Problem details:
Continue the blog post about what it means to be focused on Christ, starting right after its last sentence.

The challenge is to create art that isn’t unbalanced, art that’s not so constrained by the structure that it loses any new meaning it might have had, or art that’s so unconstrained that any meaning it has is lost.

Filed Under: Arts Tagged With: art, elric, galatians, moorcock

What does it mean to be focused on Christ?

Posted on April 26, 2012 Written by savage Leave a Comment

One of the things that I like about the church that I currently attend is that it maintains a very tight focus on Jesus – but what does that mean?

Well, the church has two primary focuses, two goals.

One is to make the body larger, to bring people to Christ. The other is to strengthen the body, to make it stronger, to make the body more knowledgeable or more spiritual – to educate.

Making the body larger is a matter of communicating that Jesus died for your sins and mine, that man is sinful and in a fallen state, and needs Christ to enter into the presence of God. This is what people traditionally think of as the purpose of the church, to make the body larger. It fulfills the commandment to go speak to people around the world, found in Matthew 28:19, and really is the primary mission of the church.

This is a good thing.

However, the church that focuses only on making the body larger is, while a good thing, a seeker church. My family and I have attended seeker-oriented churches and greatly enjoyed them; there’s nothing wrong with them. However they tend to have a basic focus, a tendency to refer to very basic things; man is sinful and needs Christ, over and over again.

For one who isn’t a seeker, it can get a little… tiresome, even while the energy and excitement can be infectious.

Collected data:
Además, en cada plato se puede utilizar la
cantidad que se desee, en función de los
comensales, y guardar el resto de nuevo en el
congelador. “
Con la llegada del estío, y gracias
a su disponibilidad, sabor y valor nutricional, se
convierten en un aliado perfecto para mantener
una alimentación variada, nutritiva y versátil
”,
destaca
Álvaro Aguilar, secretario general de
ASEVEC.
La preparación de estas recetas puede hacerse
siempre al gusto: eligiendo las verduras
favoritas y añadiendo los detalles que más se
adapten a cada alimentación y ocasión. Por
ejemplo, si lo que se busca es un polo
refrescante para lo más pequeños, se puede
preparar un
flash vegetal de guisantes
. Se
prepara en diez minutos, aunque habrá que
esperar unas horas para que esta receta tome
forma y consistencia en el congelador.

* * *

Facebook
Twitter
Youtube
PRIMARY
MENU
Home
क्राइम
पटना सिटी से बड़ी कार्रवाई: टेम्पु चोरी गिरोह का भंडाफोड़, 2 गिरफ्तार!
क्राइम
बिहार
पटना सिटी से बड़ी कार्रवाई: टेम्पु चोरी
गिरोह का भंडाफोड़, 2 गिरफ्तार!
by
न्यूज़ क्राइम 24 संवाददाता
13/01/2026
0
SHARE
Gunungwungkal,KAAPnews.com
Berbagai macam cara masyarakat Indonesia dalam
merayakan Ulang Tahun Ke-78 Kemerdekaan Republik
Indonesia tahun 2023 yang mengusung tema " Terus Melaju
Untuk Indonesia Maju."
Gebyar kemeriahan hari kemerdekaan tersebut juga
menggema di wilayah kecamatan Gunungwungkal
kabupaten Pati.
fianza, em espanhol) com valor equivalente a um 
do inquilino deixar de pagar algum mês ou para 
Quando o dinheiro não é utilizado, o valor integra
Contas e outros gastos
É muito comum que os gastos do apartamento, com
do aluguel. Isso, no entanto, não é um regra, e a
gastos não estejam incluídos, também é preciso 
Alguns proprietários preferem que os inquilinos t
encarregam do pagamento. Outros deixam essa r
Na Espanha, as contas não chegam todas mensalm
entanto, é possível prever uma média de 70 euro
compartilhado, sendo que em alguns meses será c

Task output:
For one who wants to become a mature believer, seeker churches tend not to be the ideal place to spend the rest of your Christian life. Because the focus is on bringing new Christians in, the learning tends to be very basic, very introductory.

Again, there’s nothing wrong with that.

Some churches go the other way and don’t focus on seekers at all; they focus solely on maturity. They tend to be fairly conservative, and take a lot of things for granted that new believers might have a hard time understanding at first. That isn’t to say that new seekers can come to Christ in such environments but it’s a little bit harder because the energy is different. The knowledge that leads one to Christ is assumed, rather than continually illustrated.

There’s nothing wrong with this, either.

However, there is a medium.

You can focus on Jesus Christ without being solely maturity-focused; you can also focus on Christ without being purely seeker-oriented.

You can actually serve both audiences – the ones who need to grow stronger as well as the ones who need to join the body of Christ – without losing either one and it’s actually one thing that our church does very well.

That’s what being Jesus-focused is really about, being focused on what’s important – pointing everything to Him.

That can present difficulties for people like me.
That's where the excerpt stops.